If we thus estimate and regard the world we live in, and the course and state of things about us, we shall be perpetually misconceiving and misrepresenting them; we shall be narrowing and darkening our intellectual views, and shall keep away from our thoughts those truths which will most expand and improve them; which will ally them with grand ideas and elevated hopes; and, in every vicissitude that may

befall us, will always be a source of exhilaration and soothing comfort.*

I do not mean that we should be always painting or gilding our books of knowledge with religious vignettes or decorations for ornamental recommendations; nor edge our conversation or public discourses on art or science with such allusions for personal display or popular effect. It is not the phrase or the paragraph abstracted from the pervading mind and personal feeling which is valuable; for as these express no genuine conviction, they excite none. They are heard as rhetorical perorations, applauded, admired, and forgotten. The desirable requisite is, that these principles should be the silent and abiding, but ever-living impressions and belief in our own individual mind. We should feel that in examining or experimenting on any object or department of nature we are investigating the productions of an intelligent Creator, which have design in every part. This idea should accompany us also with habitual conviction, as we contemplate the maps of recorded time in their historical lineaments and national relations.
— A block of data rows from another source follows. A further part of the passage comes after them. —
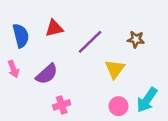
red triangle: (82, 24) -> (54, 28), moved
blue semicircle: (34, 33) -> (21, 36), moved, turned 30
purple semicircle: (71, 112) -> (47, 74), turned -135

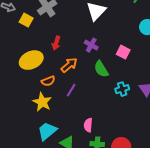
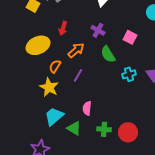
orange semicircle: (48, 81) -> (55, 66), turned 144
pink semicircle: (88, 125) -> (87, 108), moved

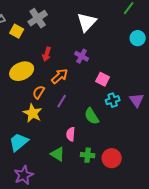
pink square: (130, 37) -> (103, 79), moved
green semicircle: (108, 54) -> (92, 116), moved
cyan trapezoid: (54, 116) -> (19, 142), moved

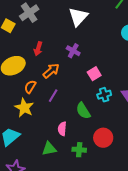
pink square: (103, 79) -> (94, 74), turned 32
green triangle: (58, 154) -> (49, 149), turned -42
red circle: (112, 158) -> (103, 138), moved

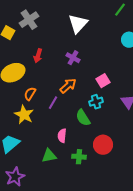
orange arrow: (51, 71) -> (68, 86), moved
pink square: (94, 74) -> (103, 81), moved
cyan cross: (104, 95) -> (96, 102), moved

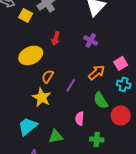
orange arrow: (68, 86) -> (97, 72), moved
cyan cross: (96, 102) -> (124, 84), moved, turned 32
red circle: (103, 145) -> (121, 115), moved
green triangle: (49, 156) -> (56, 136), moved

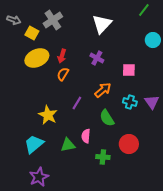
yellow ellipse: (31, 55) -> (37, 58), moved
pink square: (121, 63) -> (129, 70), moved, turned 32
orange semicircle: (48, 76) -> (63, 74), moved
red circle: (121, 115) -> (129, 144), moved
green triangle: (56, 136) -> (68, 145), moved

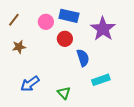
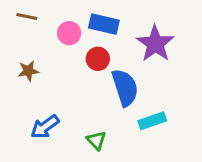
brown line: (14, 20) -> (27, 16), moved, turned 64
blue semicircle: (83, 58) -> (125, 88), size x1.4

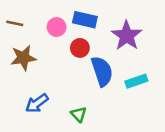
brown line: (27, 16) -> (15, 23), moved
brown star: (28, 71) -> (23, 58), size x1.5
cyan rectangle: (152, 121) -> (136, 81), moved

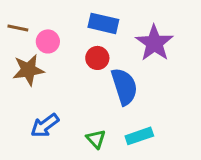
pink circle: (57, 27) -> (48, 41), moved
cyan rectangle: (136, 81) -> (139, 136), moved

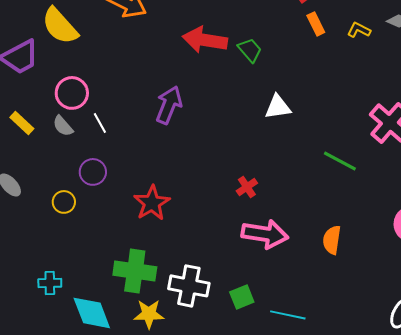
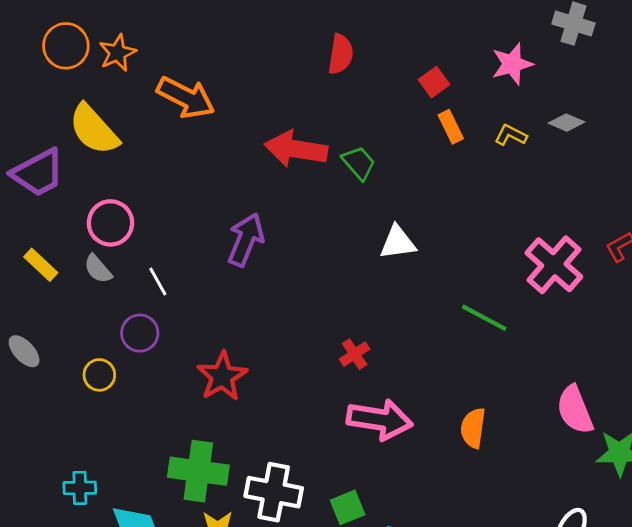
white line: (100, 123) -> (158, 282), moved

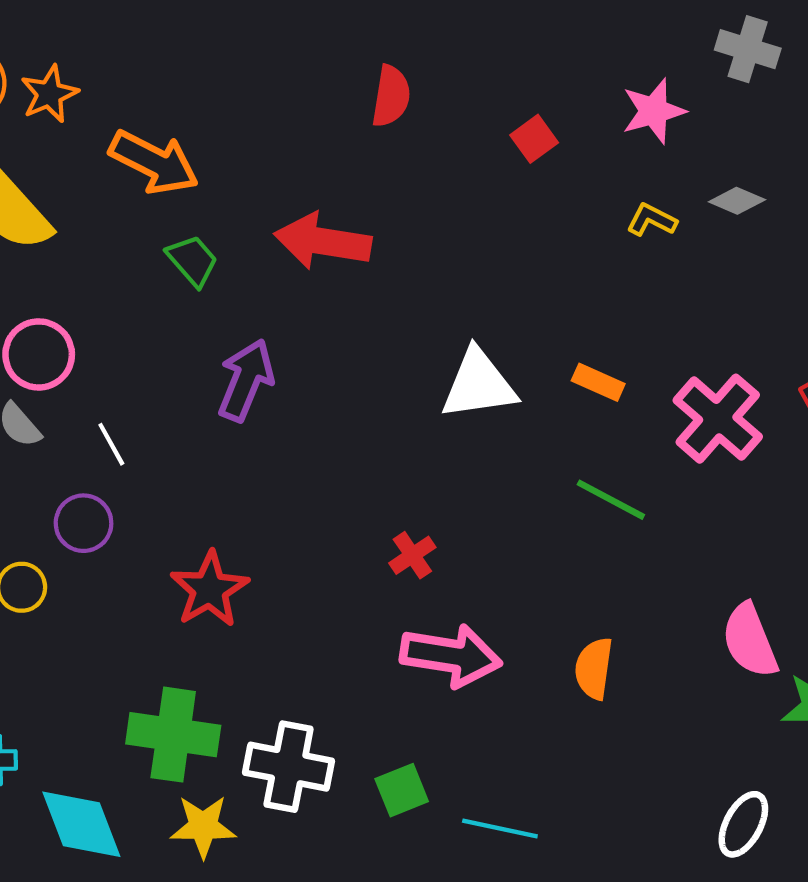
orange rectangle: (451, 127) -> (598, 382), moved, turned -40
green trapezoid: (359, 163) -> (192, 261), moved
white triangle: (398, 242) -> (479, 384), size x1.4

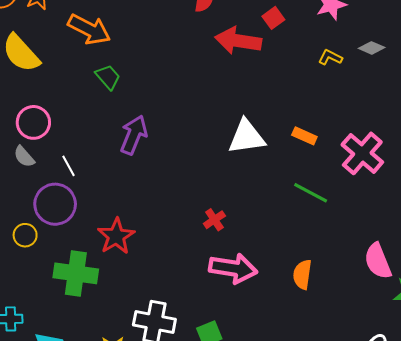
red arrow: (323, 241) -> (238, 41), moved
purple circle: (84, 523) -> (55, 204), size x1.5
green cross: (173, 735) -> (76, 273), moved

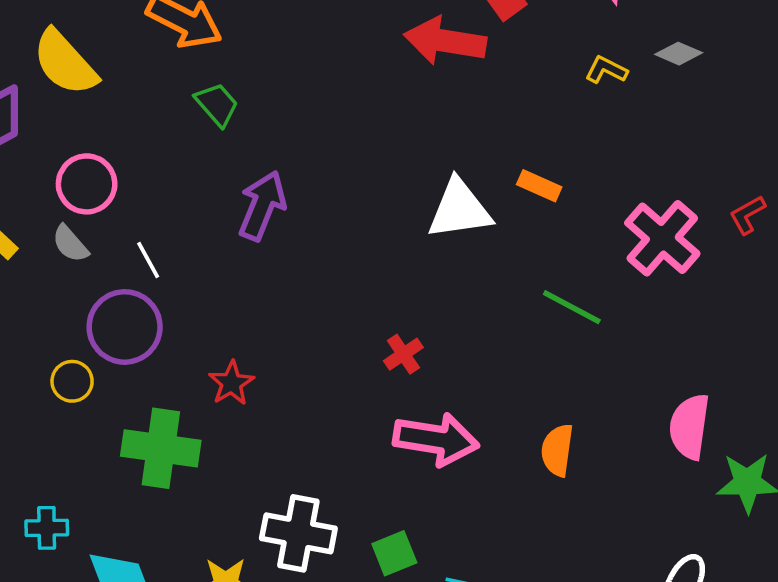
orange rectangle: (304, 136) -> (539, 186), moved
red star: (116, 236) -> (231, 383), size x0.7
pink semicircle: (378, 261) -> (689, 427), turned 30

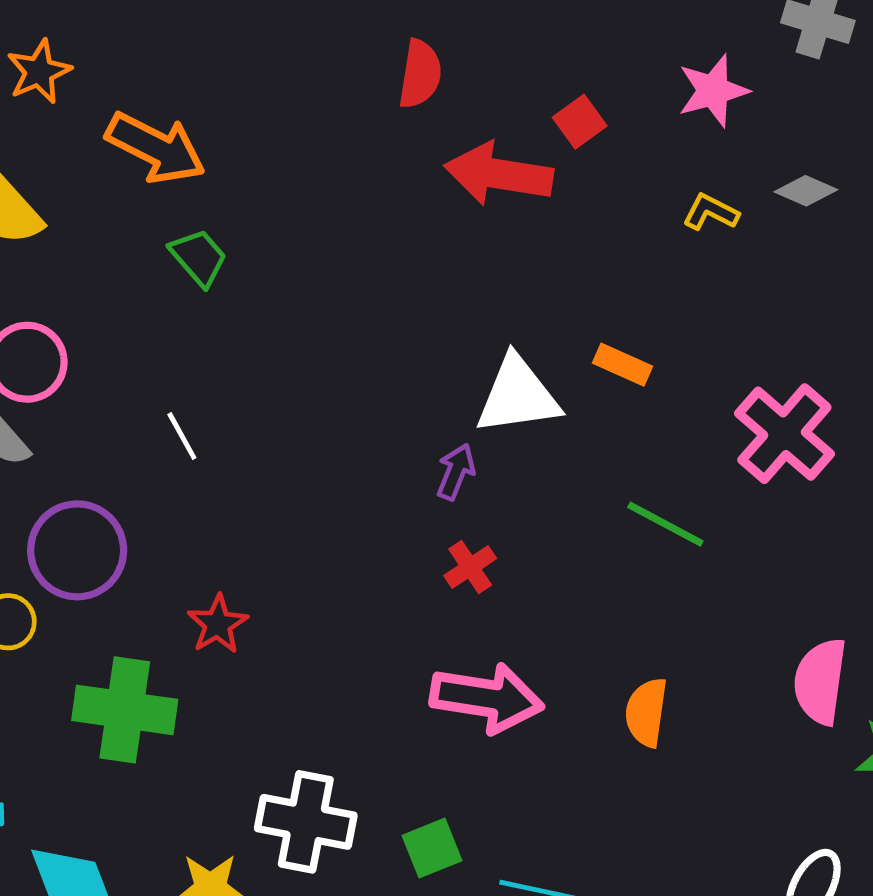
purple arrow: (262, 206) -> (456, 472), moved, size x0.6
white line: (148, 260) -> (182, 436), moved
red cross: (403, 354) -> (470, 567), moved

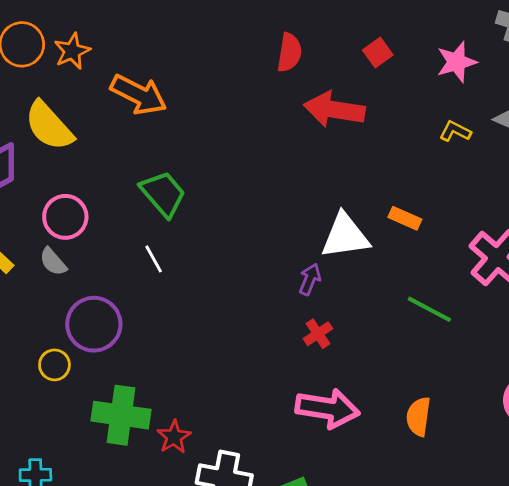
red square: (580, 122) -> (378, 53), moved
green trapezoid: (199, 257) -> (163, 194), moved, size x1.4
red star: (218, 624) -> (174, 437), moved

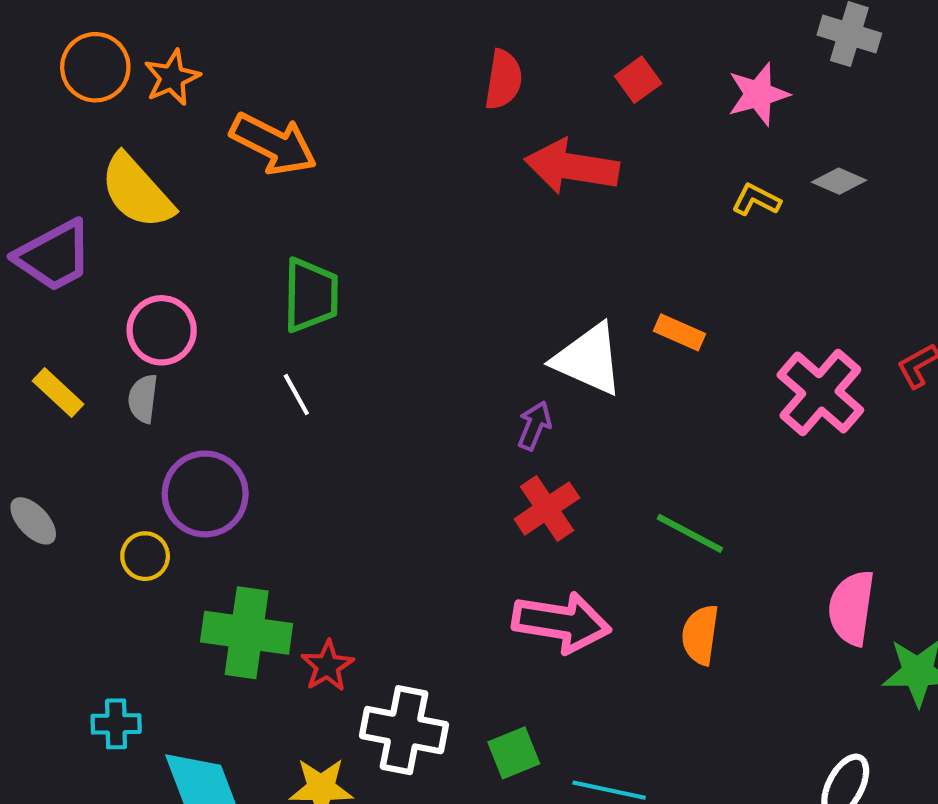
green trapezoid: (163, 194) -> (311, 295), turned 42
white triangle: (345, 236) -> (588, 359), turned 32
gray semicircle: (53, 262) -> (143, 399), turned 48
green line: (429, 309) -> (690, 533), moved
red cross: (318, 334) -> (547, 508), size x1.4

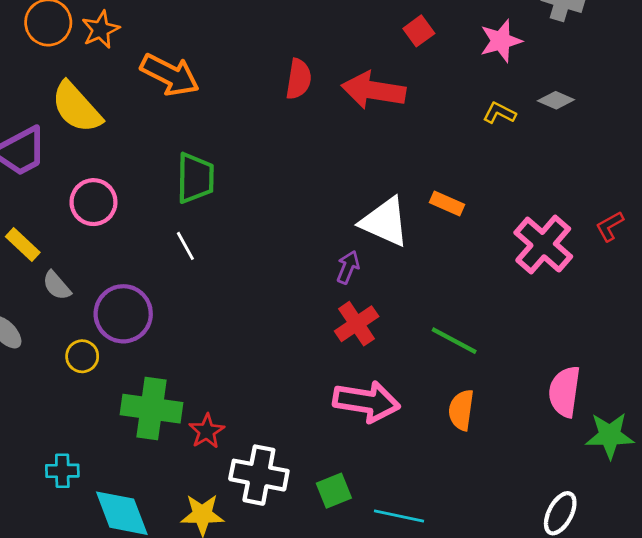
red semicircle: (503, 80) -> (299, 79), moved
gray semicircle: (143, 399) -> (57, 286), moved, turned -48

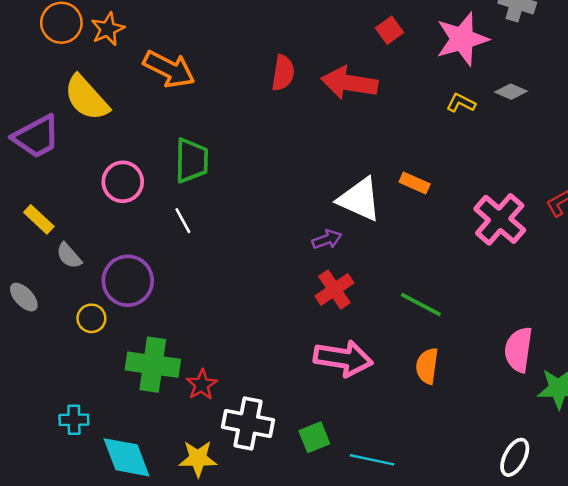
pink star: (501, 41) -> (462, 39), size x1.4
pink circle: (93, 202) -> (123, 182), moved
purple arrow: (348, 267) -> (327, 239), turned 48

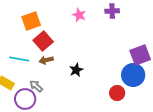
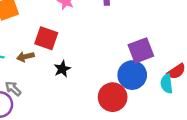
red square: (43, 41) -> (46, 38), moved, turned -30
red circle: (117, 93) -> (113, 97), size x1.5

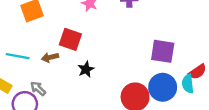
purple square: (141, 50) -> (163, 51), turned 30
blue circle: (132, 75) -> (163, 87), moved

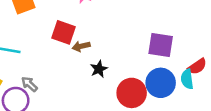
brown arrow: (50, 57) -> (81, 46), moved
black star: (86, 69) -> (99, 69), moved

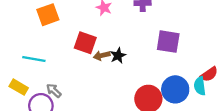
purple square: (161, 45) -> (168, 42), moved
black star: (99, 69) -> (118, 56), moved

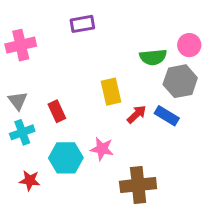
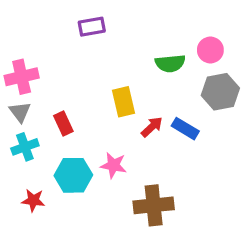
pink cross: (21, 45) -> (22, 77), moved
gray hexagon: (180, 81) -> (220, 92), moved

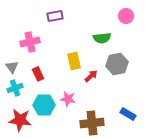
pink circle: (210, 50) -> (126, 16), moved
pink cross: (22, 77) -> (30, 42), moved
gray hexagon: (220, 92) -> (117, 64), moved
blue rectangle: (185, 129) -> (128, 114), moved
red star: (33, 200) -> (20, 120), size x1.6

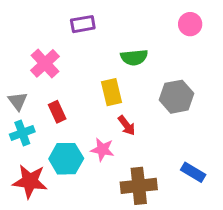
green semicircle: (102, 38) -> (134, 57), moved
pink cross: (30, 42) -> (45, 63), turned -30
red arrow: (91, 76) -> (127, 125), moved, turned 96

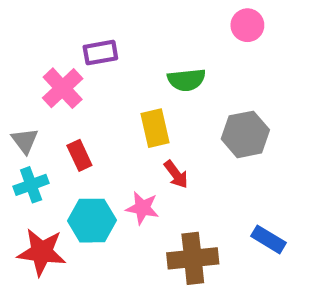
purple rectangle: (83, 24) -> (100, 53), moved
pink circle: (190, 24) -> (247, 25), moved

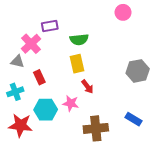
green semicircle: (187, 80) -> (79, 40), moved
gray hexagon: (245, 134) -> (138, 71), moved
gray triangle: (25, 141) -> (17, 62), moved, turned -40

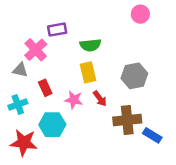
gray hexagon: (138, 71) -> (134, 76), moved
pink star: (71, 103) -> (74, 100), moved
brown cross: (96, 128) -> (127, 120), moved

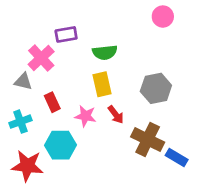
brown cross: (127, 120) -> (148, 140), turned 32

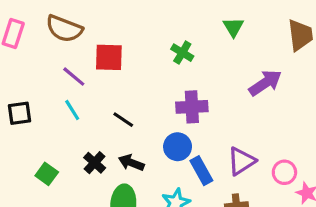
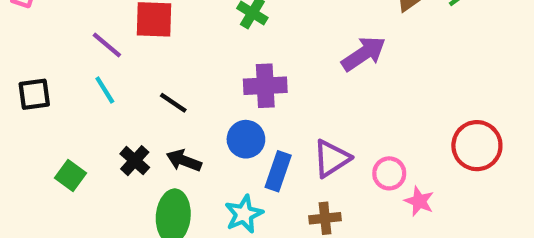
blue rectangle: (201, 171) -> (278, 171), turned 48

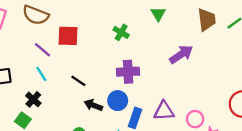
purple triangle: (332, 158) -> (164, 111), turned 30
black cross: (135, 161) -> (33, 99), moved
black arrow: (184, 161) -> (93, 105), moved

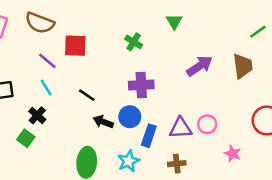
brown trapezoid: (207, 20) -> (243, 66), moved
pink circle: (195, 119) -> (207, 124), moved

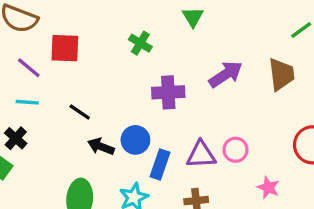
purple cross: (141, 85) -> (168, 92), moved
cyan line: (46, 88) -> (27, 102), turned -54

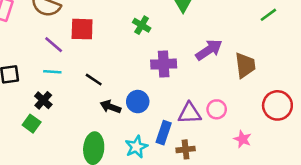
brown trapezoid: (281, 74) -> (245, 65), moved
blue rectangle: (160, 165) -> (164, 133), moved

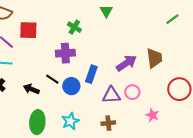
purple arrow: (209, 50) -> (126, 63), moved
purple cross: (164, 64) -> (65, 53), moved
black line: (94, 80) -> (52, 79), moved
black arrow: (111, 107) -> (31, 89), moved
blue rectangle: (164, 133) -> (91, 74), moved

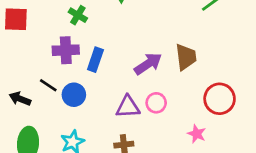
blue rectangle: (91, 74) -> (95, 60), moved
pink star: (152, 115) -> (197, 134), moved

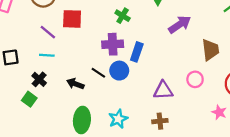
purple arrow: (148, 64) -> (180, 24), moved
blue circle: (74, 95) -> (119, 71), moved
pink circle: (156, 103) -> (195, 79), moved

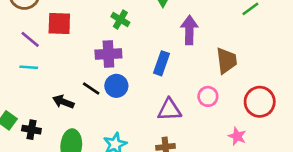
purple arrow: (180, 24) -> (189, 30), turned -55
blue rectangle: (137, 52) -> (161, 63), moved
black cross: (39, 79) -> (31, 130), moved, turned -32

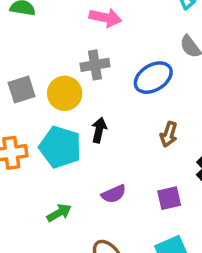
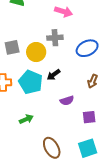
black arrow: (99, 130) -> (54, 75), turned -144
purple semicircle: (114, 194) -> (67, 101), moved

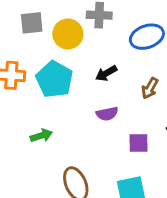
black arrow: (54, 75) -> (106, 73), moved

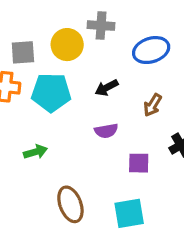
gray square: (32, 23) -> (23, 52), moved
cyan pentagon: (54, 79) -> (51, 92), turned -30

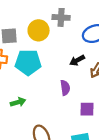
black arrow: (107, 88) -> (77, 60), moved
purple semicircle: (106, 131) -> (65, 88), turned -88

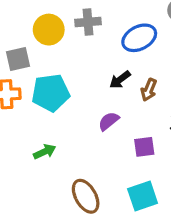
yellow circle: (39, 30) -> (49, 30), moved
purple semicircle: (65, 88) -> (109, 121), turned -112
If we assume that, both in natural philosophy and civil history, we have before us the features and the outlines of the plans and purposes of the Former and Governor of all things, and are viewing in the observed and narrated results the evolutions and executions of his purposes, our knowledge will be kept in continual unison with him; and we shall then perceive meaning, wisdom, directing causation, connexions, relations, utilities, and accomplished ends, which are now but rarely adverted to or thought of.

That we know so little of them beyond our general and verbal acknowledgment is no proof that they are unknowable; but is rather the indication that they have not been a favourite study; for, in other pursuits, no failures prevent other exertions from being more successful. Nor is there a science now cultivated, except the geometrical ones, which

* When we read what philosophers abroad in our own times, and what some among ourselves, have started on the origin of things, we have reason to fear that, if the principle of an intelligent plan and correspondent creation be relinquished, we shall have our physiology deformed by absurdities as striking as those of Neocles, the Crotonian, whom Herodotus of Heracleum narrates to have maintained that women in the moon lay eggs, and that the men produced from them are five times the size of those on our earth.-Athen. Deipn., L. 2, p. 57.